Bisnis dan Sosial Makin Melebur
PRINDONESIA.CO | Minggu, 02/10/2016
Bisnis dan Sosial Makin Melebur

Bukan lagi korporasi yang murni berbisnis, bukan juga organisasi non-profit yang hanya fokus melakukan program sosial. Bukan pula korporasi yang tetap menjalankan aktivitas bisnis, namun disisi lain, membangun yayasan (foundation) untuk menyalurkan agenda CSR perusahaan.

Mengapa demikian? Menurut Stephanie Hermawan, dalam pertemuan Filantropi Indonesia yang berlangsung di Jakarta, akhir Juli lalu, perkembangan tersebut terbentuk seiring tuntutan zaman. Termasuk salah satunya, tuntutan dari para millennials, generasi yang akan menjadi pemimpin di masa depan. “Ada tren perilaku yang mengarah kepada: mereka mau membeli produk apabila perusahaan yang bersangkutan doing goods,” ujar founder Arbor & Troy. Ya, masyarakat kian kritis. Rumus making money by doing goods, rather than making money by whatever it takes, berlaku di sini.

Jadi, perusahaan yang hanya fokus mengambil keuntungan (business as usual/traditional business) terlihat kian membosankan. Indikator Kinerja Utama-nya hanya satu, financial return. Untuk menjawab permintaan itu dan agar perusahaannya tetap berkelanjutan, korporasi umumnya membentuk yayasan atau CSR foundation.  

Nasib serupa dialami pelaku traditional charity. Aktivitasnya berjalan terseok. Sebab pada dasarnya “mengemis” terus itu tidak mengenakkan. Sekarang, mereka mulai menjual produk dan memberikan pelayanan. Tapi ketika menjalankannya, ternyata tidak mudah. “Selama ini, sektor profit selalu dikaitkan sebagai problem creator. Sebaliknya, organisasi non-profit sebagai problem solver,” katanya.

Menuju Keseimbangan

Perlahan-lahan, para pelaku bisnis tradisional maupun organisasi non-profit yang tampak bagai dua sisi mata uang itu mulai berjalan ke tengah. Stephanie menyebutnya, balance profit and purpose business. “Pada titik ini, ketika kita melakukan bisnis, di waktu bersamaan, kita juga membantu banyak orang. Kedua aktivitas itu tidak lagi berjalan sendiri-sendiri,” ujarnya. “Lihatlah cara para start-up—yang mereka tak lain adalah generasi millennials—memulai bisnisnya. Jadi, why can’t we do both?” tambah Stephanie seraya bertanya.

Baris Data »

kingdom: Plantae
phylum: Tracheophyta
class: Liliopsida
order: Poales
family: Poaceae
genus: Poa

Petunjuk Tugas »
a – Dalam artikel tentang bisnis dan sosial, apa satu-satunya Indikator Kinerja Utama perusahaan yang hanya fokus mengambil keuntungan?
b – Tulis ulang secara lebih ringkas paragraf dalam artikel tentang bisnis dan sosial yang diawali dengan "Jadi, perusahaan yang hanya fokus" tanpa menghilangkan fakta utamanya.
c – Salin persis bagian artikel tentang bisnis dan sosial dari "Menuju Keseimbangan" hingga "Stephanie seraya bertanya.".

Jawaban Tiap Tugas »
a – Satu-satunya Indikator Kinerja Utama perusahaan itu adalah financial return.

b – Perusahaan yang hanya mengejar keuntungan (bisnis tradisional) makin terlihat membosankan karena Indikator Kinerja Utamanya hanya financial return. Untuk menjawab permintaan itu dan agar tetap berkelanjutan, korporasi umumnya membentuk yayasan atau CSR foundation.

c –
Menuju Keseimbangan

Perlahan-lahan, para pelaku bisnis tradisional maupun organisasi non-profit yang tampak bagai dua sisi mata uang itu mulai berjalan ke tengah. Stephanie menyebutnya, balance profit and purpose business. “Pada titik ini, ketika kita melakukan bisnis, di waktu bersamaan, kita juga membantu banyak orang. Kedua aktivitas itu tidak lagi berjalan sendiri-sendiri,” ujarnya. “Lihatlah cara para start-up—yang mereka tak lain adalah generasi millennials—memulai bisnisnya. Jadi, why can’t we do both?” tambah Stephanie seraya bertanya.